◆ **Instructions for the task**
Reproduce word for word the part of the text on Felicity Anne Goodyear-Smith between "New Zealand medical" and "at the University of Auckland, New Zealand.", inclusive.

◆ **Exercise text**

· · · · ·

New Zealand medical doctor, academic and public health advocate

Felicity Anne Goodyear-Smith (born 1952) is a medical doctor, academic, and public health advocate from New Zealand. She is
Academic Head of Department & Goodfellow Postgraduate Chair of General Practice & Primary Health Care in the Faculty of Medical and Health Science at the University of Auckland, New Zealand.

== Academic qualifications ==
Goodyear-Smith obtained a Diploma in Obstetrics in 1983 from the University of Auckland, New Zealand. In 1987 she obtained Vocational Registration as a General Practitioner with the Medical Council of New Zealand and became a Member of the Royal New Zealand College of General Practitioners (MRNZCGP) in 1992. She did her doctorate at the University of Auckland, supervised by Bruce Arroll and Sunny Collings, and wrote a 2011 doctoral thesis titled Evolution of the eCHAT: Case-finding to improve health and happiness.

· · · · ·

◆ **Data section**
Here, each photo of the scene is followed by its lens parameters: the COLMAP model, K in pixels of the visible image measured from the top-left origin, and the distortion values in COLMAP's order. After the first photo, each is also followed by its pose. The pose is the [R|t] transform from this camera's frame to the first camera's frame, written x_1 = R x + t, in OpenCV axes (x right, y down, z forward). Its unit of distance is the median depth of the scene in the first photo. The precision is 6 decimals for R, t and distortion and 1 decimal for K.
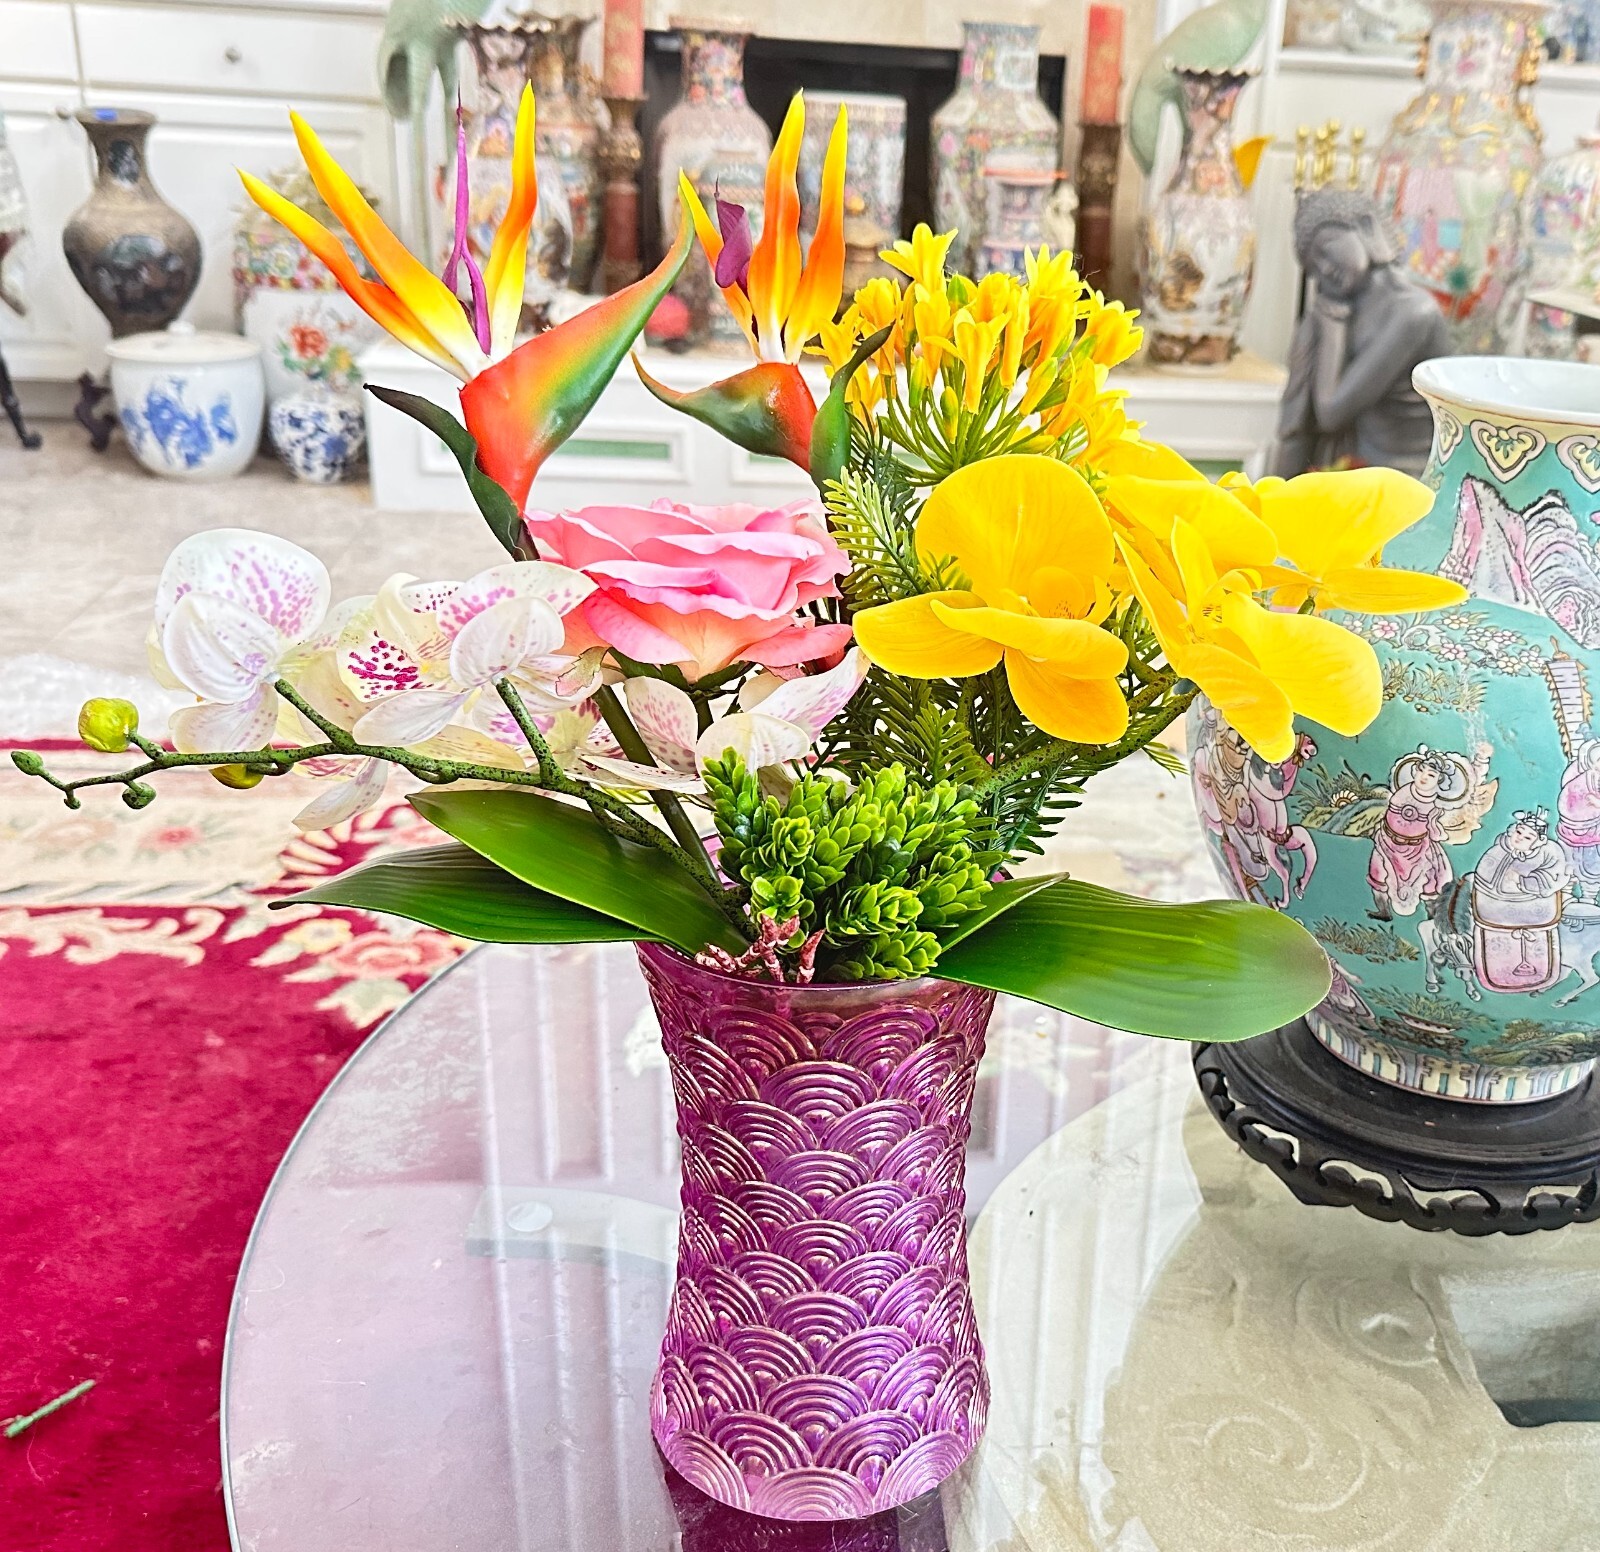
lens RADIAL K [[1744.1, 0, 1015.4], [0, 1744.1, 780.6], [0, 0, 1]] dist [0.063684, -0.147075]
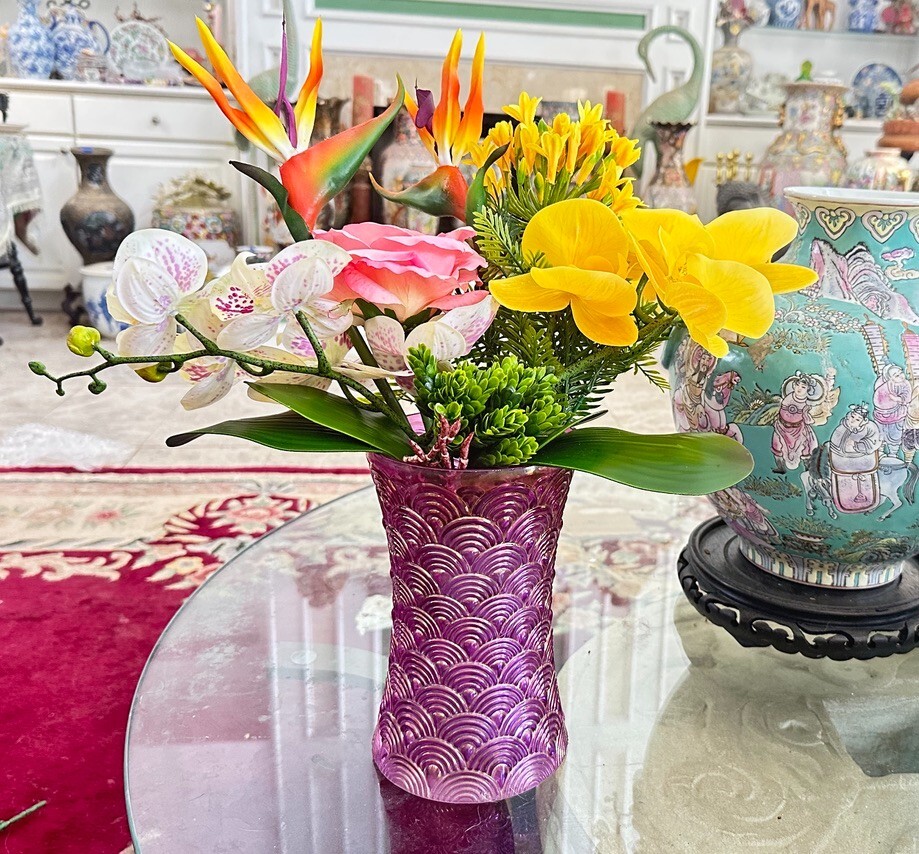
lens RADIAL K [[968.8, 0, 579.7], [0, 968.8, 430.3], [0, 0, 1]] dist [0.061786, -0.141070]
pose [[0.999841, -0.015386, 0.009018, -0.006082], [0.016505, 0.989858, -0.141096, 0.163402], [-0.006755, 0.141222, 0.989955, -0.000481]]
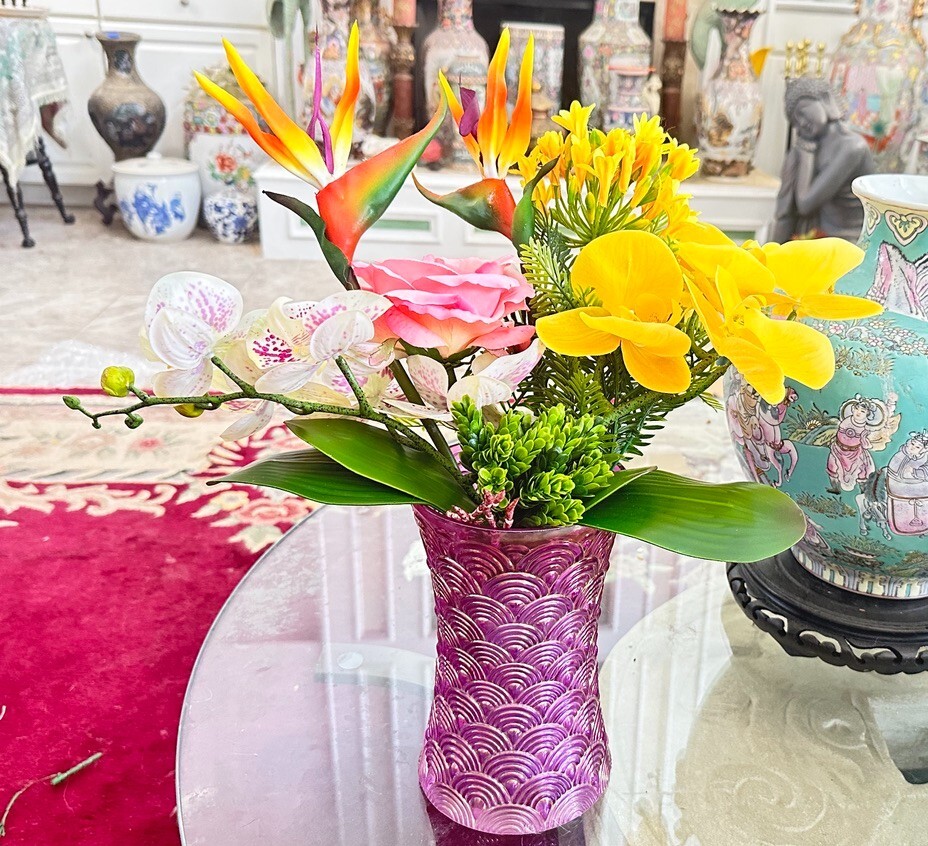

· · · · ·

◆ **Solution for this task**
New Zealand medical doctor, academic and public health advocate

Felicity Anne Goodyear-Smith (born 1952) is a medical doctor, academic, and public health advocate from New Zealand. She is
Academic Head of Department & Goodfellow Postgraduate Chair of General Practice & Primary Health Care in the Faculty of Medical and Health Science at the University of Auckland, New Zealand.